To-do item:
Keep the pictures out, and restate the listing that follows exactly as written.

Dataset excerpts:

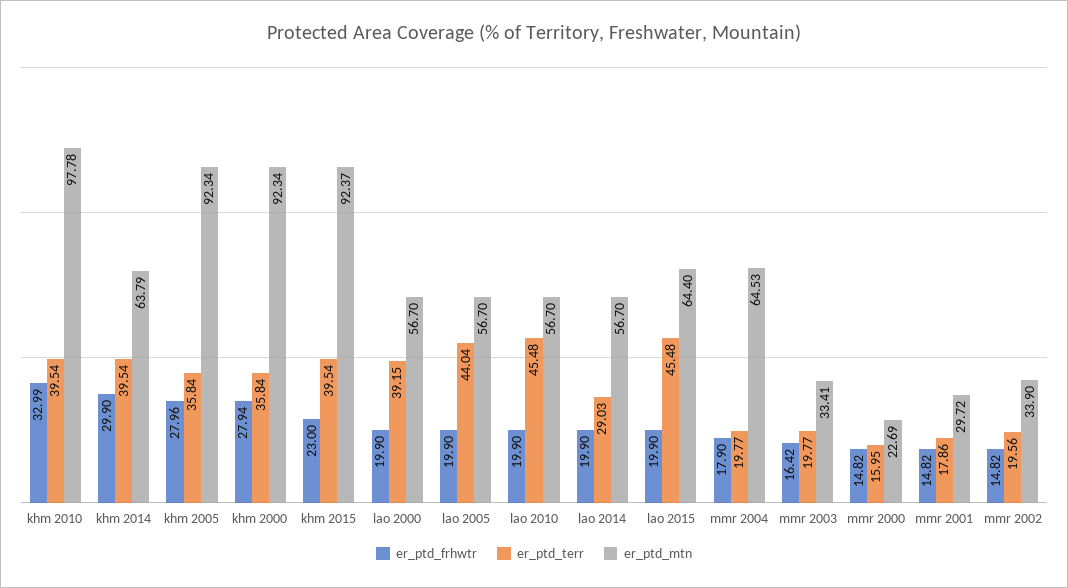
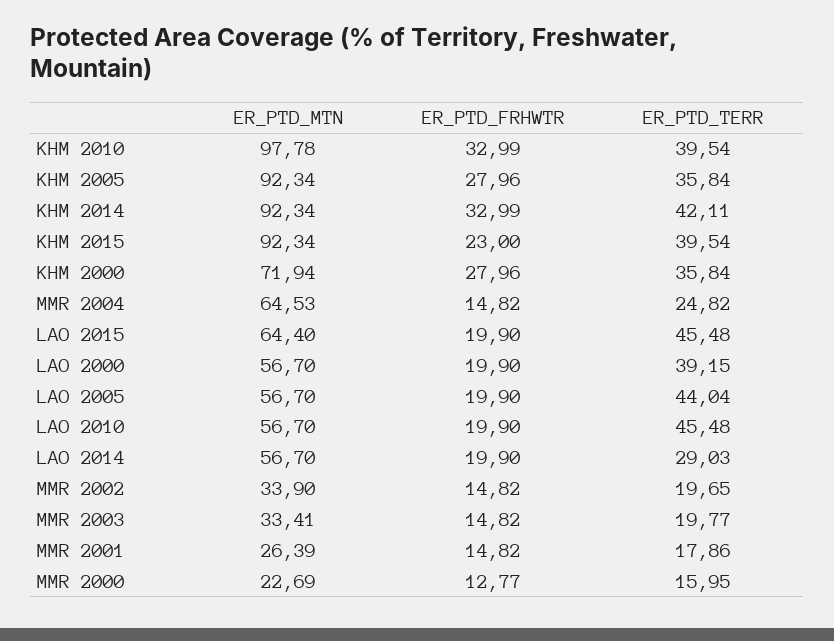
  {
    "er_ptd_frhwtr": {
      "khm 2010": 32.99,
-     "khm 2014": 29.9,
+     "khm 2014": 32.99,
      "khm 2005": 27.96,
-     "khm 2000": 27.94,
+     "khm 2000": 27.96,
      "khm 2015": 23,
      "lao 2000": 19.9,
      "lao 2005": 19.9,
      "lao 2010": 19.9,
      "lao 2014": 19.9,
      "lao 2015": 19.9,
-     "mmr 2004": 17.9,
+     "mmr 2004": 14.82,
-     "mmr 2003": 16.42,
+     "mmr 2003": 14.82,
-     "mmr 2000": 14.82,
+     "mmr 2000": 12.77,
      "mmr 2001": 14.82,
      "mmr 2002": 14.82
    },
    "er_ptd_terr": {
      "khm 2010": 39.54,
-     "khm 2014": 39.54,
+     "khm 2014": 42.11,
      "khm 2005": 35.84,
      "khm 2000": 35.84,
      "khm 2015": 39.54,
      "lao 2000": 39.15,
      "lao 2005": 44.04,
      "lao 2010": 45.48,
      "lao 2014": 29.03,
      "lao 2015": 45.48,
-     "mmr 2004": 19.77,
+     "mmr 2004": 24.82,
      "mmr 2003": 19.77,
      "mmr 2000": 15.95,
      "mmr 2001": 17.86,
-     "mmr 2002": 19.56
+     "mmr 2002": 19.65
    },
    "er_ptd_mtn": {
      "khm 2010": 97.78,
-     "khm 2014": 63.79,
+     "khm 2014": 92.34,
      "khm 2005": 92.34,
-     "khm 2000": 92.34,
+     "khm 2000": 71.94,
-     "khm 2015": 92.37,
+     "khm 2015": 92.34,
      "lao 2000": 56.7,
      "lao 2005": 56.7,
      "lao 2010": 56.7,
      "lao 2014": 56.7,
      "lao 2015": 64.4,
      "mmr 2004": 64.53,
      "mmr 2003": 33.41,
      "mmr 2000": 22.69,
-     "mmr 2001": 29.72,
+     "mmr 2001": 26.39,
      "mmr 2002": 33.9
    }
  }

Response below:
  {
    "er_ptd_frhwtr": {
      "khm 2010": 32.99,
-     "khm 2014": 29.9,
+     "khm 2014": 32.99,
      "khm 2005": 27.96,
-     "khm 2000": 27.94,
+     "khm 2000": 27.96,
      "khm 2015": 23,
      "lao 2000": 19.9,
      "lao 2005": 19.9,
      "lao 2010": 19.9,
      "lao 2014": 19.9,
      "lao 2015": 19.9,
-     "mmr 2004": 17.9,
+     "mmr 2004": 14.82,
-     "mmr 2003": 16.42,
+     "mmr 2003": 14.82,
-     "mmr 2000": 14.82,
+     "mmr 2000": 12.77,
      "mmr 2001": 14.82,
      "mmr 2002": 14.82
    },
    "er_ptd_terr": {
      "khm 2010": 39.54,
-     "khm 2014": 39.54,
+     "khm 2014": 42.11,
      "khm 2005": 35.84,
      "khm 2000": 35.84,
      "khm 2015": 39.54,
      "lao 2000": 39.15,
      "lao 2005": 44.04,
      "lao 2010": 45.48,
      "lao 2014": 29.03,
      "lao 2015": 45.48,
-     "mmr 2004": 19.77,
+     "mmr 2004": 24.82,
      "mmr 2003": 19.77,
      "mmr 2000": 15.95,
      "mmr 2001": 17.86,
-     "mmr 2002": 19.56
+     "mmr 2002": 19.65
    },
    "er_ptd_mtn": {
      "khm 2010": 97.78,
-     "khm 2014": 63.79,
+     "khm 2014": 92.34,
      "khm 2005": 92.34,
-     "khm 2000": 92.34,
+     "khm 2000": 71.94,
-     "khm 2015": 92.37,
+     "khm 2015": 92.34,
      "lao 2000": 56.7,
      "lao 2005": 56.7,
      "lao 2010": 56.7,
      "lao 2014": 56.7,
      "lao 2015": 64.4,
      "mmr 2004": 64.53,
      "mmr 2003": 33.41,
      "mmr 2000": 22.69,
-     "mmr 2001": 29.72,
+     "mmr 2001": 26.39,
      "mmr 2002": 33.9
    }
  }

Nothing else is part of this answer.